Thandi Mavata
They are two women: one from a well-off family in Johannesburg, the other from a township in Port Elizabeth. In just two months, they’ve set the Internet on fire with one message: the doek.
Doek on Fleek (on Fleek meaning ‘cool’) is the name of the organisation Thandi Mavata (34) and Lusiwe Mlambo (38) founded in May this year. It happened at a Mothers’ Day event Mavata had organised which playfully, yet affectionately, told women to “doek it like your mother taught you”. From there, the idea took off to galvanise women around a garment many of them have known their whole lives.
“It is a crown we need to embrace. We’re not saying wear it every day, but we want to make it okay for women to go to the gym and wear a doek. We hope one day even women traffic cops can wear doeks at work,” Mavaka says.
She sits opposite Mlambo outside Hlamvu, a boutique that sells delicately designed garments in African prints in the trendy Johannesburg suburb of Greenside. It’s a difficult neighbourhood for small black businesses to succeed, but both women aim to bring more black women-owned businesses into districts where they usually couldn’t afford to survive.

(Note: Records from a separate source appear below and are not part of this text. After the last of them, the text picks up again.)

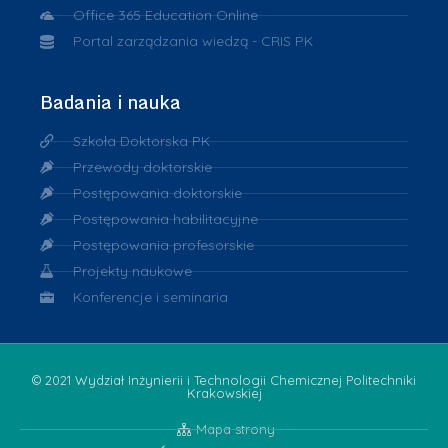
Office 365 Education Online
Portal zarządzania wiedzą - CRIS PK
Badania i nauka
Szkoła Doktorska PK
Przewody doktorskie
Postępowania doktorskie
Postępowania habilitacyjne
Postępowania profesorskie
Projekty naukowe
Konferencje i seminaria
© 2021 Wydział Inżynierii i Technologii Chemicznej Politechniki
Krakowskiej
Mapa strony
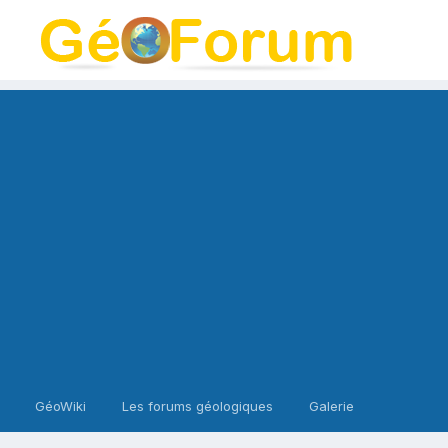
GéoWiki
Les forums géologiques
Galerie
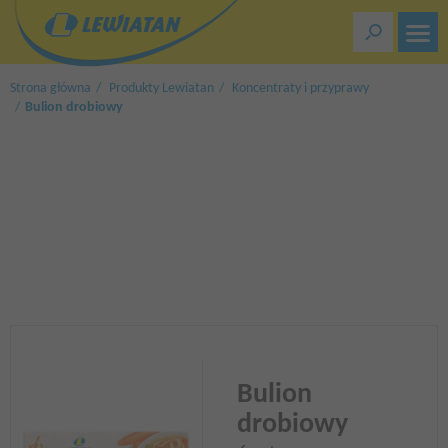
Przejdź
do
treści
Strona główna
Produkty Lewiatan
Koncentraty i przyprawy
Bulion drobiowy
Bulion
drobiowy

Their events have seen interest grow from Soweto to the Vaal and as far afield as Free State. Although men are invited, it’s mostly a women’s affair.
“It’s unashamedly a space for women to engage. We worry more about the girls in this society, and are unashamedly pushing feminism and women’s issues,” Mlambo says. “The doek has been passed on from generations. We need to take thinking back to that communal living, where we share things.”
The two women met eleven years ago while working as television producers. Mavata travelled from her home in Kwazakhele township in the Eastern Cape, and slept on a bench at a Durban train station for eight days before she found her way up to Johannesburg. She believes promoting the aspirations of women – using the doek as a vehicle – is something she came to realise at a late age. The mother of three has one big reason as to why she didn’t make strides sooner: “Pull me down syndrome. That’s it. It’s asking why one woman is doing better than me,” she says.
Both Mavata and Mlambo strongly iterate that their business is not about the headscarf, but rather what it symbolises: generational knowledge passed down as grandmothers, mothers and sisters taught younger girls how to wrap themselves in years of inherited feminine knowledge.
That is what Mavata and Mlambo hope to achieve: provide a community for women to share and help one another, instead of being wary of each other’s success.
“I looked outside the first event, and the cars that were parked outside… I wanted to tell everyone to go outside and look at them. There is money there, but some women don’t realise that a R200 or a R400 being donated to a girl who is selling earrings will mean a lot,” Mavata says.
The two founders fund their events from their own pockets but are hoping that government funding or some form of sponsorship will ease the burden.
At the same time, they want to protect what they’ve built from hungry eyes, they say. They’ve been approached by and turned down some political parties who are looking for platforms to campaign as local government elections roll closer.
Although they’ve had their share of naysayers questioning why they focus on doeks and women, they remain determined to do for other women what they missed in their youth.
“We are women, and we believe that if we had had women who actually believed in us and supported us when we were young, we could’ve actually gone very far by now,” Mavata says.